Oí ollas y sartenes en la cocina. Paulette estaba preparando la cena, pero todavía no podía hablar con ella, así que fui a mi habitación y me desplomé en la cama.
No es que no pudiera ser feliz en una pequeña habitación de alquiler en Montmartre, pero aquel apartamento era un santuario. A falta de una familia propia, me aportaba una sensación de consuelo y continuidad.
Ante mí apareció un recuerdo tan vívido que fue como si la escena estuviera desarrollándose en la habitación. Grand-maman estaba acostándome cuando era niña y tranquilizándome durante una tormenta: «No te preocupes, cariño, son solo Dios y los ángeles cambiando los muebles de sitio, como cuando la criada de madame Bellamy quita el polvo arriba».
Empecé a llorar más y me volví hacia la fotografía que tenía encima de la mesa.
—¿Tú qué opinas, grand-maman? ¿He hecho algo terrible para disgustar a Dios?

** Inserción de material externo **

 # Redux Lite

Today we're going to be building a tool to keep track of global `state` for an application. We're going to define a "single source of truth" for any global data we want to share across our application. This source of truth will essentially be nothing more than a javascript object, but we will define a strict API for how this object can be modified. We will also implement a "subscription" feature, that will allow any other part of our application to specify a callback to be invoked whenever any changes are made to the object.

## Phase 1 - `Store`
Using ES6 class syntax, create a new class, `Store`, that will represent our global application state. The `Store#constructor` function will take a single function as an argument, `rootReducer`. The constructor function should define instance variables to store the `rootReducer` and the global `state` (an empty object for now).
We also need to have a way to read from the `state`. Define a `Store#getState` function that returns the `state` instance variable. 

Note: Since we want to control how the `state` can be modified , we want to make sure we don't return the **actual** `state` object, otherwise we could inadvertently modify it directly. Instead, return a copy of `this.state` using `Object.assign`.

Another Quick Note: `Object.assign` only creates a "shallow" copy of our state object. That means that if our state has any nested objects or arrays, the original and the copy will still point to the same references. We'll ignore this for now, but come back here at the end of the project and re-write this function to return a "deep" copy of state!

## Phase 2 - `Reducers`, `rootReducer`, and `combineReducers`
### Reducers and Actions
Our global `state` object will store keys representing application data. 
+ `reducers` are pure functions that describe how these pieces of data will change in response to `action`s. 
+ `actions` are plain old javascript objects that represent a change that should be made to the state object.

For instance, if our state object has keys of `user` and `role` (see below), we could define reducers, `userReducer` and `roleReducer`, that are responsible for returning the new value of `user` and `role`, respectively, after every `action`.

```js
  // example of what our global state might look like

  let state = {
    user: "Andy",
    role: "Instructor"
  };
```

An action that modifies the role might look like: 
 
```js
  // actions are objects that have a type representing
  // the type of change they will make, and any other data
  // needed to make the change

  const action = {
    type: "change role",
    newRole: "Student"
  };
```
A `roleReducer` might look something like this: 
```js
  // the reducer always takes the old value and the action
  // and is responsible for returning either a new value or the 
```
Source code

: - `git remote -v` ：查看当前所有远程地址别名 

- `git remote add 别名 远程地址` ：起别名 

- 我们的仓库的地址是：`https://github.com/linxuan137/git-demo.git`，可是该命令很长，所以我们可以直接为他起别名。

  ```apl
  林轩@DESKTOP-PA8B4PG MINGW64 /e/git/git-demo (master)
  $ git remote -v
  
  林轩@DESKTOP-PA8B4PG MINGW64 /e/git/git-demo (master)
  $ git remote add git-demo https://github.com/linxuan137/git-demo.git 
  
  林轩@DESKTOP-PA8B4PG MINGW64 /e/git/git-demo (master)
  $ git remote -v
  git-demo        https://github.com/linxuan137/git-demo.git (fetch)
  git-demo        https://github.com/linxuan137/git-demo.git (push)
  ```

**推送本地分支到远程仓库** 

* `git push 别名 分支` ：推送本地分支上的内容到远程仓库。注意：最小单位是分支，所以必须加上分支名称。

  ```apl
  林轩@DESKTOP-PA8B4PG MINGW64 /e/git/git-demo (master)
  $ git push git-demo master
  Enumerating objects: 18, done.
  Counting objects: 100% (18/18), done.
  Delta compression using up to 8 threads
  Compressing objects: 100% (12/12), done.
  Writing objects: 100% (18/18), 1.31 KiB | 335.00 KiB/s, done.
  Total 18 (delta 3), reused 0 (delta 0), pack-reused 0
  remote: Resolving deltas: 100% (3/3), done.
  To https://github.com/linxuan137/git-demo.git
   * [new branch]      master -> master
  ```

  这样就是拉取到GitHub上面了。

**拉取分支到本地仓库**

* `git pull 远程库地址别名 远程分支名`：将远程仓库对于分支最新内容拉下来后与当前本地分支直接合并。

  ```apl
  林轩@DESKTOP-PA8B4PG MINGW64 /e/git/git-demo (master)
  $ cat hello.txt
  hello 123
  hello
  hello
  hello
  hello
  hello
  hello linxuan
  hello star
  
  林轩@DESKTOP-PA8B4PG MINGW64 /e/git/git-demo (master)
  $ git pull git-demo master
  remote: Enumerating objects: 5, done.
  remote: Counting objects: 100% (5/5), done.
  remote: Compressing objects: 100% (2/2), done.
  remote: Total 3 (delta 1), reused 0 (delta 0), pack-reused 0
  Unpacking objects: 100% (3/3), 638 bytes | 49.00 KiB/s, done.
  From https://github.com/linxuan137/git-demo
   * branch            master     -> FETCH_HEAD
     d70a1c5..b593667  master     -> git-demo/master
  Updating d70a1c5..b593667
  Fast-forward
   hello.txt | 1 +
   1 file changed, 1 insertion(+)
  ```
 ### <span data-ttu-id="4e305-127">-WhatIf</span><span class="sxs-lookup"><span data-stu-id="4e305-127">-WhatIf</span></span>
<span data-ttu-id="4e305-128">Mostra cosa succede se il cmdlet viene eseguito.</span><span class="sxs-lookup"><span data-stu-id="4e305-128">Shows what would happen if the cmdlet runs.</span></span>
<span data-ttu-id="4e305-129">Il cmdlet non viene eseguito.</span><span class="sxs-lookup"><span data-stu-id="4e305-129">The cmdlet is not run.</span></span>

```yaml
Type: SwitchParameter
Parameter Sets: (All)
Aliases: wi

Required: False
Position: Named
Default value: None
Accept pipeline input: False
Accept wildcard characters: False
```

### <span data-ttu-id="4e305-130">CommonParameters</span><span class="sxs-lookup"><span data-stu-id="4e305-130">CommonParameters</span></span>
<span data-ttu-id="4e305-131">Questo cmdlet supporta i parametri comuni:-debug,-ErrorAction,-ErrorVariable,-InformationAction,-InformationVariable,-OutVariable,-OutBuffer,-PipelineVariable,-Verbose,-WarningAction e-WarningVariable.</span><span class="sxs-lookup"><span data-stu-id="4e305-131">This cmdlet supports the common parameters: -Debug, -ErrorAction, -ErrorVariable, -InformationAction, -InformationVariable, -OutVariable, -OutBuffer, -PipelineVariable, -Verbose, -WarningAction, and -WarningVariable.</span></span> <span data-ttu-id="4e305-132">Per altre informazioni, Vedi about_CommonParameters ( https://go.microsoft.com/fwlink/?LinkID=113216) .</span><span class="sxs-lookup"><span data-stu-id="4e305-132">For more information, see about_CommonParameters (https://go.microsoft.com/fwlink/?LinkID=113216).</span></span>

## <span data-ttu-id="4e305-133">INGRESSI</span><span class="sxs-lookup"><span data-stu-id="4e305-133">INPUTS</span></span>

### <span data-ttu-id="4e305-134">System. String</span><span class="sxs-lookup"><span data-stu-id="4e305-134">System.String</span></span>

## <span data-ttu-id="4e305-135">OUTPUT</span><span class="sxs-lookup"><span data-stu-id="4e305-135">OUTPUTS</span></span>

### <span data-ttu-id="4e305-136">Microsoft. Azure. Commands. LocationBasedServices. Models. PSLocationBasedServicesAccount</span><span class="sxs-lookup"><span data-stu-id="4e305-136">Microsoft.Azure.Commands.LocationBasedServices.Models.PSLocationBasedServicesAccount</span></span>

Primero se te lleva a ti y ahora nuestra casa. ¿Y qué haré con mi querida Paulette? Es demasiado mayor para encontrar trabajo en otro sitio. Sin ti aquí, ha sido de gran consuelo.
Respiré hondo varias veces. No podía rendirme así, pero se me habían cerrado todos los caminos. Imaginé a Claude regañándome por estar tan apegada a «unas paredes y un suelo». Pero él era autosuficiente y podía adaptarse a cualquier sitio. Yo no era así. Yo necesitaba algo conocido. Necesitaba sentirme segura.
Miré al techo.
«No puedo ayudar a nadie. Ni a mí misma ni a Paulette. Soy un ser inútil.»